*** Texto extraído ***

En buena medida es cierto que aquel trágico 11 de marzo de 2004 marcó un punto de inflexión en el escenario político español. A partir de ese momento se perdió ese mínimo fair play que debe tener la convivencia democrática. Solo 3 días después de aquella masacre se acabó consolidando ese triste fenómeno de la «polarización» que ha ido in crescendo desde entonces, no solo en la política, sino también en cierta parte de la sociedad española.
Es verdad que tras la Transición ya se vislumbraba que su supuesto espíritu conciliador era más ficción y propaganda que otra cosa y tanto es así que el ahora tan idolatrado Adolfo Suárez, uno de los principales artífices de la misma, por aquellos entonces era vilipendiado desde ambos lados del tablero.
Que el caso Rumasa y las repercusiones del mismo ponían en evidencia que cierto modelo empresarial que tan bien describiera en su día Berlanga no se había ido del todo -en realidad no lo ha hecho nunca-, y que el «márchese Sr. González» y el intento de desestabilización del estado que protagonizaron a tal efecto las fuerzas conservadoras, cómo confesaría años más tarde el propio Luis Mª Ansón, ocurrió mucho antes que unas bombas sesgaran las vidas de casi 200 personas en los trenes de Madrid.
Pero la inaudita reacción del gobierno de José Mª Aznar, anteponiendo el interés de unas elecciones que se iban a celebrar 3 días más tarde a la verdad de los hechos, intentando ocultar la autoría de los mismos para evitar una relación directa del atentado con su papel como uno de los principales instigadores de la guerra de Irak y ello pudiera perjudicar a su partido en los comicios, ha sido uno de los episodios más deplorables desde el retorno de la democracia a este país a costa de la vida de todas aquellas personas que perecieron bajo las bombas.
La posterior derrota en las urnas del Partido Popular desencadenó una brutal reacción de la furibunda conservadora en forma de deslegitimación del nuevo gobierno; una estrategia que perdura hasta hoy cada vez que los populares quedan fuera del mismo.
Aquel terrible día
A buen seguro que cada uno y cada una de ustedes recuerdan qué estaban haciendo aquella mañana de tan fatídico 11 de marzo. En mi caso desayunaba en una cafetería antes de entrar al trabajo cuando llegaron las primeras noticias.
Al principio, sin conocer las características del atentado, la autoría de ETA se daba por hecho después de tantos años de actividad. Pero al cabo de pocas horas, cuando se iba descubriendo la magnitud de la tragedia, el modus operandi del mismo ponía en evidencia que la banda armada no tenía nada que ver con los hechos y que estos se correspondían con los modos y maneras habituales del terrorismo yihadista.
Cualquier observador de la realidad, capaz de poner en perspectiva los acontecimientos, podía darse cuenta que el gobierno de Aznar al pronunciarse de manera tan rápida como contundente, telefoneando directa y personalmente a los principales medios de comunicación -como se supo después-, para que atendieran sólo la hipótesis de la autoría etarra, lo que estaba haciendo en realidad era ganar todo el tiempo posible para tapar la verdadera autoría de los atentados por cuanto podía poner en peligro el resultado de las inmediatas elecciones.

*** Datos proporcionados ***

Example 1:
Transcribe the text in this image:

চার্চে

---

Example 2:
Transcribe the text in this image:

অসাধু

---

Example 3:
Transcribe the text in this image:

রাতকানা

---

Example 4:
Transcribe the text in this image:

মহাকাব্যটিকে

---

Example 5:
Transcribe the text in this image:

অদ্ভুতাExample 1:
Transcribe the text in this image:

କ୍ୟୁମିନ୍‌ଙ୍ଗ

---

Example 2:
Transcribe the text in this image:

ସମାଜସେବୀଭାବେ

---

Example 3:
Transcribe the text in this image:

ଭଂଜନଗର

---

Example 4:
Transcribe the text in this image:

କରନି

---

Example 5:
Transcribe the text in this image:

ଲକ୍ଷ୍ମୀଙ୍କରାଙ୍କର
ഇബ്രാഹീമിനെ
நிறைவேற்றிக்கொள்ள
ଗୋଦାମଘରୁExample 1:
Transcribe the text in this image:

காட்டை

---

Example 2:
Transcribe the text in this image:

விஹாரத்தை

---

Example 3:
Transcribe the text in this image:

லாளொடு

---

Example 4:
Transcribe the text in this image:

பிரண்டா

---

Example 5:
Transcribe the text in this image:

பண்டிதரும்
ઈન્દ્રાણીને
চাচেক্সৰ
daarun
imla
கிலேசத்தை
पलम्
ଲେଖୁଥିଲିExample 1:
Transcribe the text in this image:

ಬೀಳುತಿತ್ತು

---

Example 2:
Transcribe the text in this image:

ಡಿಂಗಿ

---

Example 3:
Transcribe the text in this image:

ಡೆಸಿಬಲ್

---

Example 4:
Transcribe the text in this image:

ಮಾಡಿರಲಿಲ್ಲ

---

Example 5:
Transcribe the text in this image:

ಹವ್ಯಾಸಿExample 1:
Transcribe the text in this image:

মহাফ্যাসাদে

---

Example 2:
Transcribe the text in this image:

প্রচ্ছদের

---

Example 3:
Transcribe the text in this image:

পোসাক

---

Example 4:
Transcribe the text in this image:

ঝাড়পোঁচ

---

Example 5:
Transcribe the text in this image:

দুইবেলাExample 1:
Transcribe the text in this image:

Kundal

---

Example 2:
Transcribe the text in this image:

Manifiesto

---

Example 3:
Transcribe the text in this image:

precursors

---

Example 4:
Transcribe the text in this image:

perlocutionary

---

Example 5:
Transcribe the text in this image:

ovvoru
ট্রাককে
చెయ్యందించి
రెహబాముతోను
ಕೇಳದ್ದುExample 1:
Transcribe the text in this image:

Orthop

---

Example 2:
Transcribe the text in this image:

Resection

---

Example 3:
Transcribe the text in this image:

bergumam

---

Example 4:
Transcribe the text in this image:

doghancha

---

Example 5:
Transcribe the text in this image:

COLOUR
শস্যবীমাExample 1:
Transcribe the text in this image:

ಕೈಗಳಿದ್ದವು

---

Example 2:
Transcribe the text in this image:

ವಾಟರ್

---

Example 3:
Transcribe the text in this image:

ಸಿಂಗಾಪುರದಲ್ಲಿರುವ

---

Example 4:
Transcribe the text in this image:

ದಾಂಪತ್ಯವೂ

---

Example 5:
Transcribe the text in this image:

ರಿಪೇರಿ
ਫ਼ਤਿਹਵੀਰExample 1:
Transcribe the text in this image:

***

__Tarea escrita A__. Enumera, sin repetir, todas las personas a las que el texto sobre el 11-M nombra.
__Tarea escrita B__. Prolonga el texto sobre el 11-M a partir de su última oración.

__Respuesta final A__.
- Adolfo Suárez
- Berlanga
- Sr. González
- Luis Mª Ansón
- José Mª Aznar

__Respuesta final B__.
Unas elecciones que se presentaban claramente favorables, a tenor de las encuestas, al Partido Popular y de las que sólo quedaba por dilucidar si este volvería a lograr o no la mayoría absoluta.
La jornada electoral
Si siempre resulta para el debate si quién gana unas elecciones lo hace por méritos propios o deméritos ajenos y aunque no hay encuesta más válida que la de las propias elecciones, parece obvio que la relación causa/efecto de los atentados y la nefasta gestión de estos por parte del gobierno hicieron que, más allá del arraigado voto conservador popular, algunos de sus votantes de orden más liberal se quedarán en casa o que junto a otros muchos en la izquierda fueran ese día a votar al partido socialista dando lugar a un imprevisto vuelco electoral.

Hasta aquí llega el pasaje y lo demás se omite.